* _DATA SUPPLIED_:

•••

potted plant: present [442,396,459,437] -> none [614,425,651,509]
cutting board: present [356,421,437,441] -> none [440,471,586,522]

•••

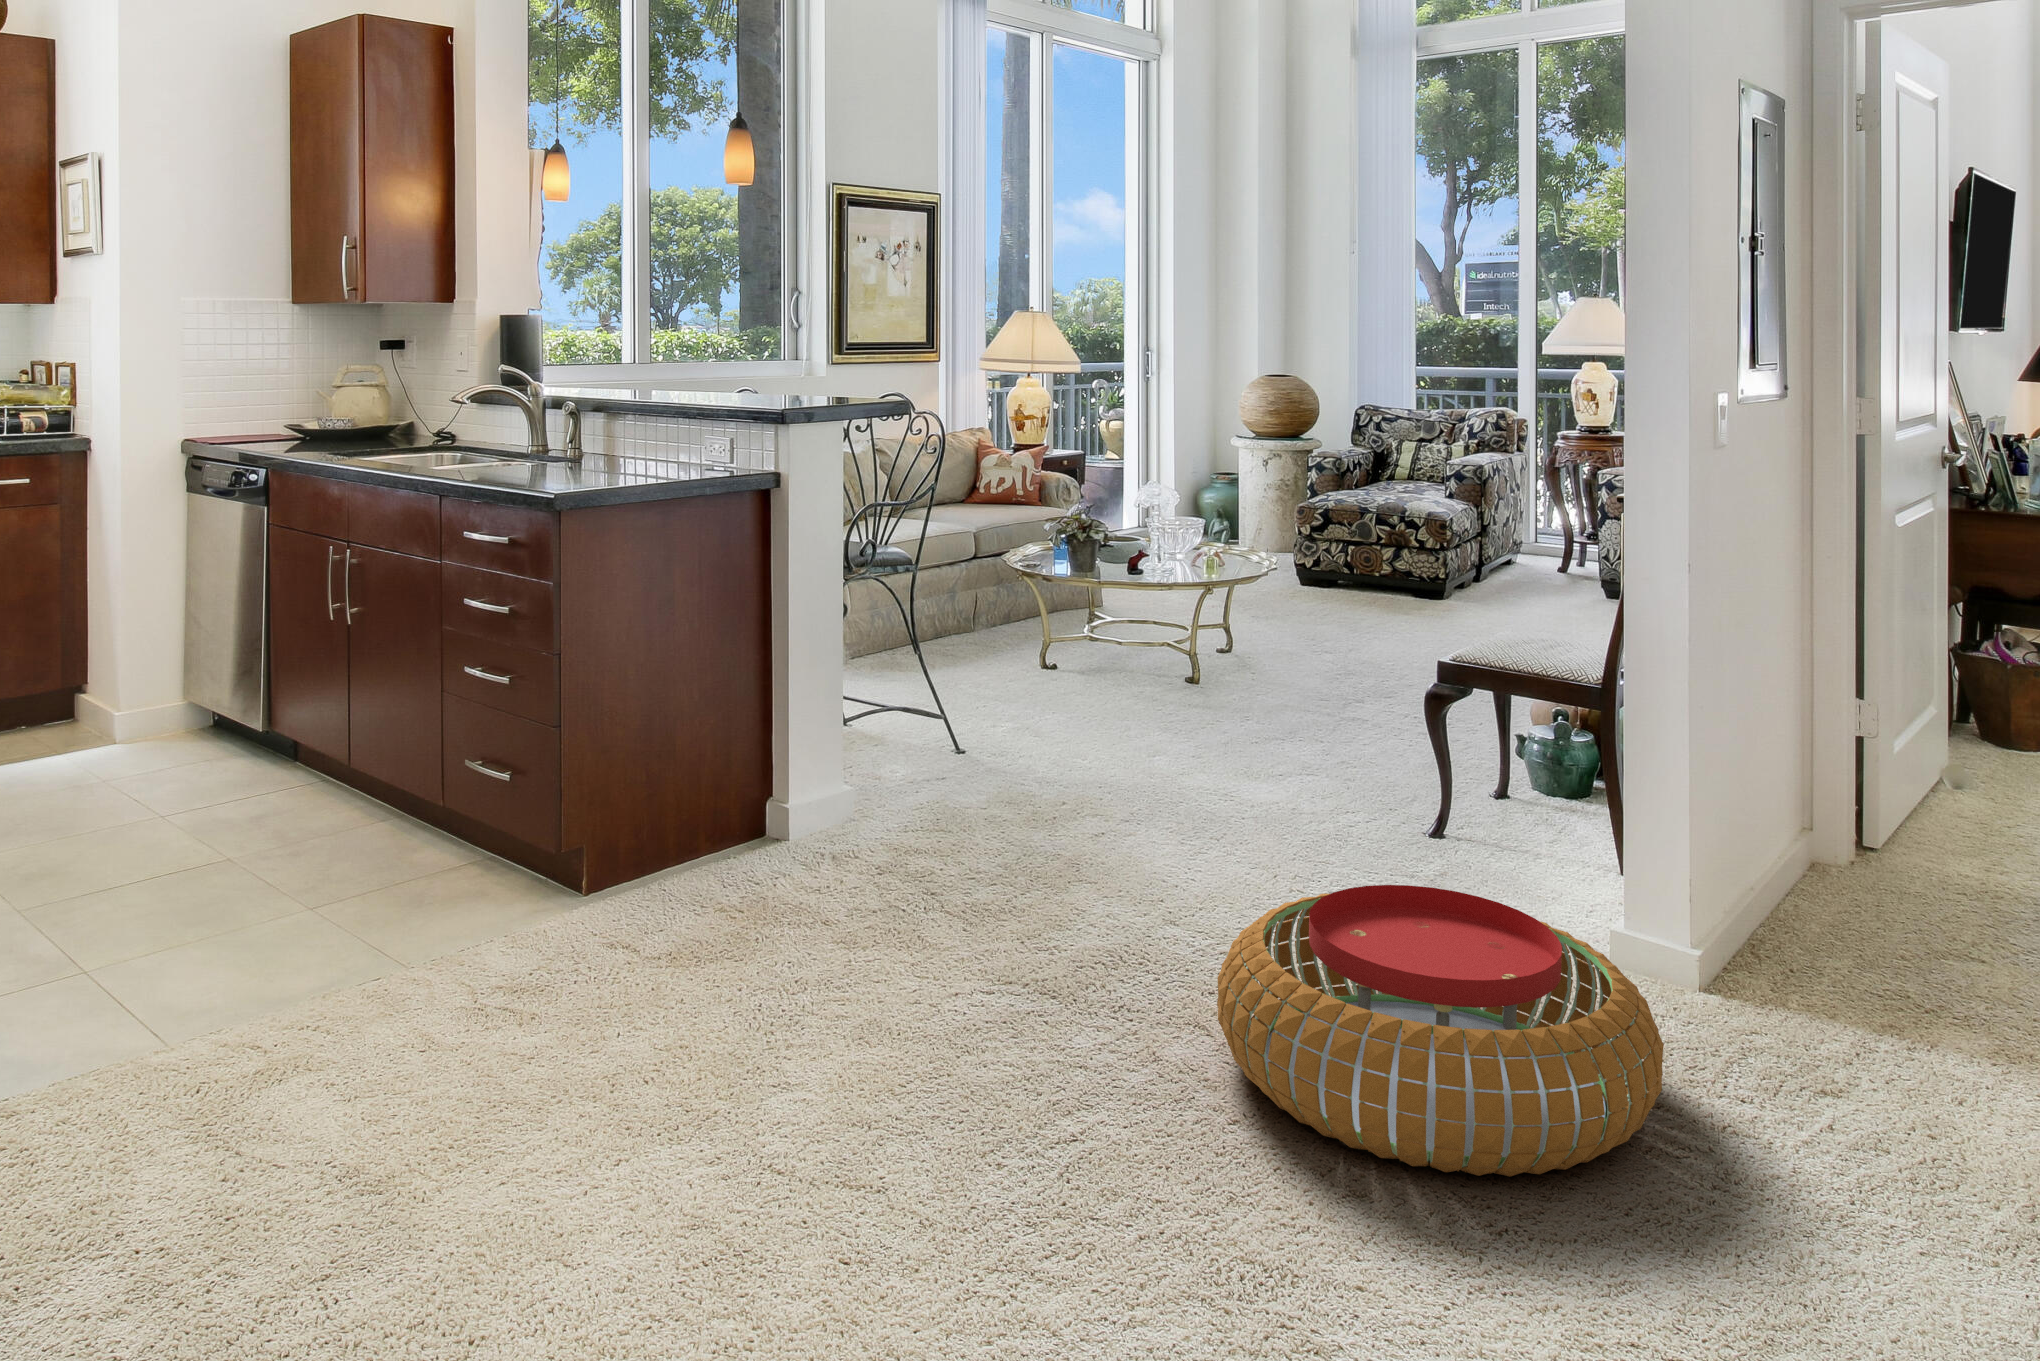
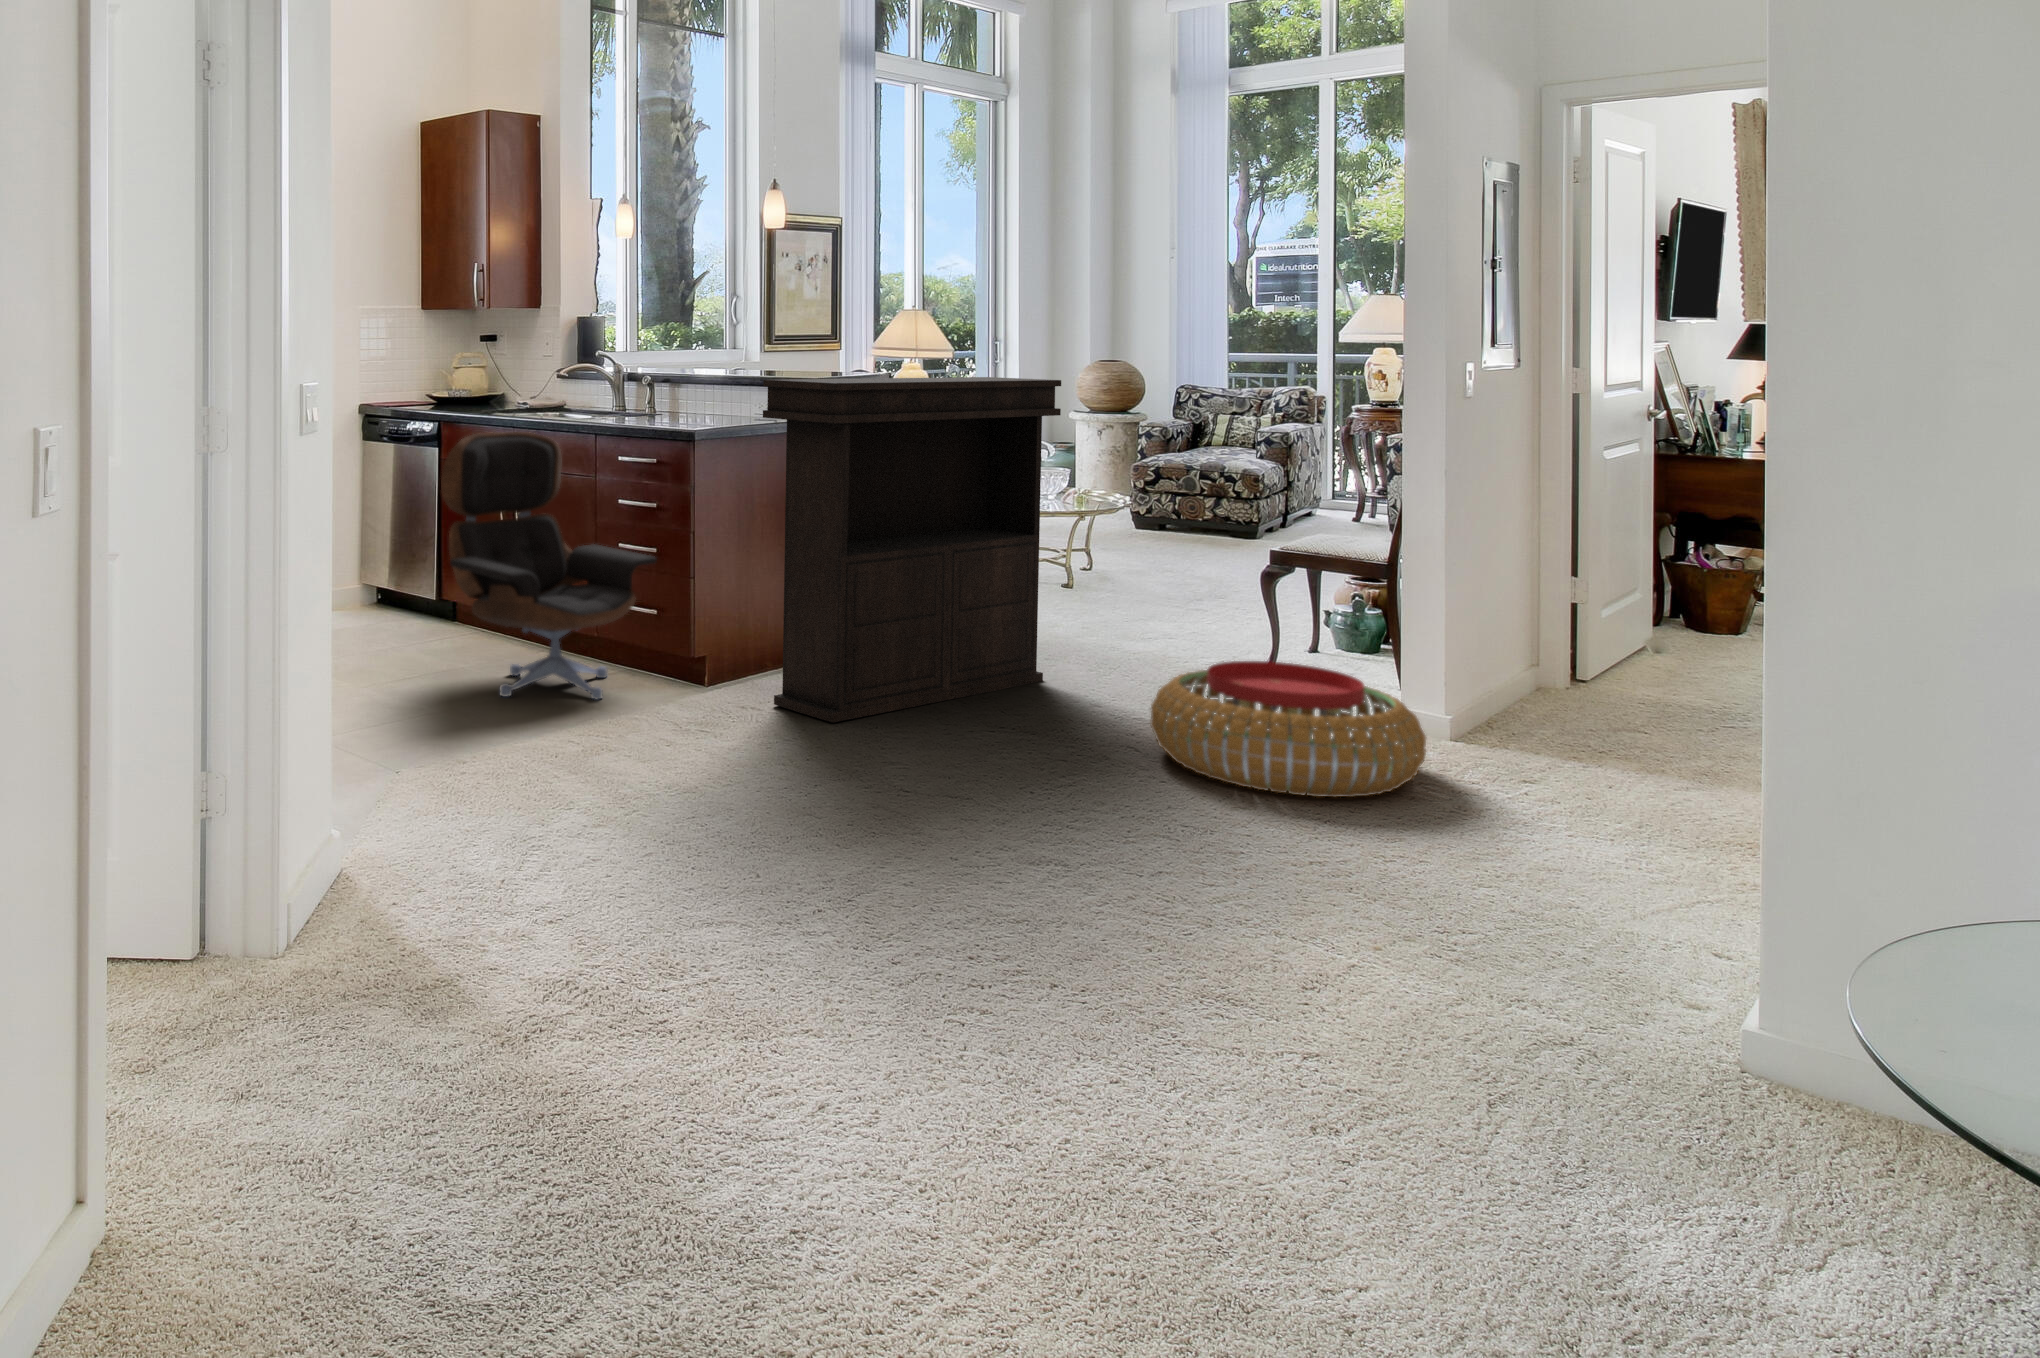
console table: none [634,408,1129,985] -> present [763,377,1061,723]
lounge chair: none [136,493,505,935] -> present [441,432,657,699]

•••

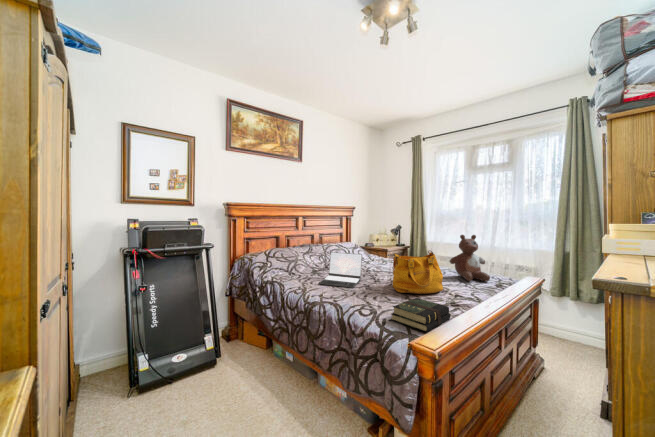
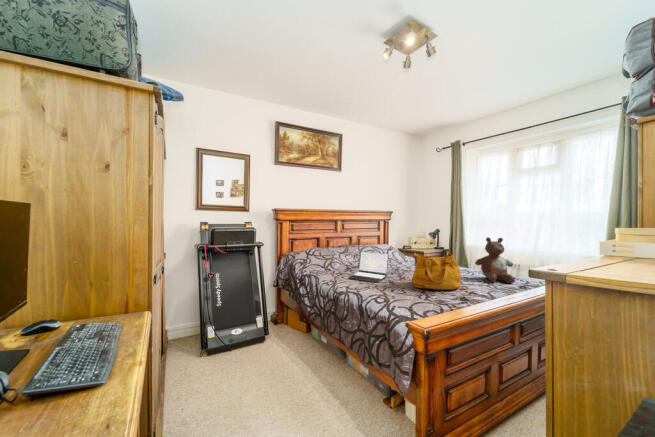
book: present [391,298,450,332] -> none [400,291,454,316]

•••

* _WHAT THE TASK REQUIRES_: Set down precisely the lines above between the line holding "console table: none" and the line holding "lounge chair: none", inclusive, and nothing beyond them.

* _RESULT FOR THIS TASK_:
console table: none [634,408,1129,985] -> present [763,377,1061,723]
lounge chair: none [136,493,505,935] -> present [441,432,657,699]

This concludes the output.